In the second part of the result section mutual relationships of DPOAE, CM, CAP and CBF values were analyzed. As presented in Table 1 [Tab. 1], during the first 60 sec of cochlear ischemia all parameters correlated each other on statistically significant levels (R ranged from +0.90 to +0.99; p<0.001; t(Pearson Coefficient) ranged from 10.46 to 32.91).
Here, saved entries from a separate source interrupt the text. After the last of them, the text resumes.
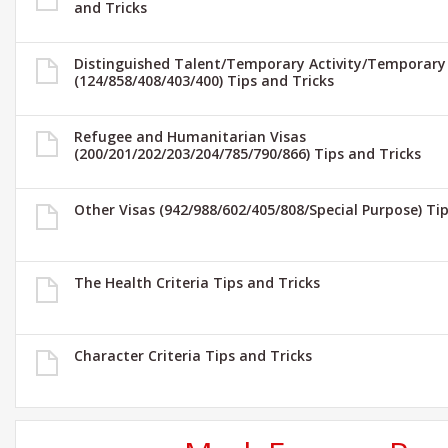
and Tricks
Distinguished Talent/Temporary Activity/Temporary
(124/858/408/403/400) Tips and Tricks
Refugee and Humanitarian Visas
(200/201/202/203/204/785/790/866) Tips and Tricks
Other Visas (942/988/602/405/808/Special Purpose) Ti
The Health Criteria Tips and Tricks
Character Criteria Tips and Tricks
As presented in Table 1 [Tab. 1] during the first 60 sec of cochlear reperfusion all analyzed parameters also correlated each other on statistically significant levels (R ranged from +0.68 to +0.98; p<0.001; t(Pearson Coefficient) ranged from 4.99 to 26.76) although, in general, R values were lower. The weakest correlation was observed between CBF and 12 kHz DPOAE (R=0.68), CAP and CM at 4 kHz (R=0.70), and CAP and CM at 12 kHz (R=0.75). Such tendencies were results of strong non-linearity observed during 12-kHz DPOAE recovering. Also different patterns of CAP recovery were responsible for slightly weaker correlation between CAP and CM.

Conclusions

  • DPOAE effectively mirrored cochlear ischemia confirming earlier data and revealing stronger susceptibility of the basal part of the cochlea to damaging effect of reversible local ischemia;
  • CM showed very similar patterns of reduction and recovering during ischemia/reperfusion episode confirming its great usefulness to intraoperative monitoring of the cochlear function;
  • CAP reduction and recovering during ischemia/reperfusion episode revealed slightly different characteristics than CM or DPOAE;
  • Neural function changes observed during both ischemia onset and reperfusion were non-linear; due to CAP nonlinearity, mostly during reperfusion, its utility for monitoring local ischemic processes is poorer than CM and DPOAE;
  • CM/CAP findings recalculated on-line from EcoG in real time domain showed a complex response reflecting the status of the cochlea and the VIII nerve what may be particularly important in the future for intraoperative monitoring in people operated for CPAT.

References

1.
Telischi FF, Mom T, Agrama M, Stagner BB, Ozdamar O, Bustillo A, Martin GK. Comparison of the auditory-evoked brainstem response wave I to distortion-product otoacoustic emissions resulting from changes to inner ear blood flow. Laryngoscope. 1999;109:186-91.
2.
Morawski K, Telischi FF, Merchant F, Namyslowski G, Lisowska G, Lonsbury-Martin B. Preventing internal auditory canal vasospasm using topical papaverine: an animal study. Otol Neurotol. 2003;24:918-26.
3.
Yavuz E, Morawski K, Ozdamar O, Telischi FF, Delagado RE. Neuromonitoring Using Compound Action Potential and Cochlear Blood Flow During Hypoxia for Neurosurgery. In: Wolf LJ, Strock JL, editors. Proceedings of the 1st International IEEE EMBS Conference on Neural Engineering. Capri Island, Italy, March 20-22, 2003. p.356-9.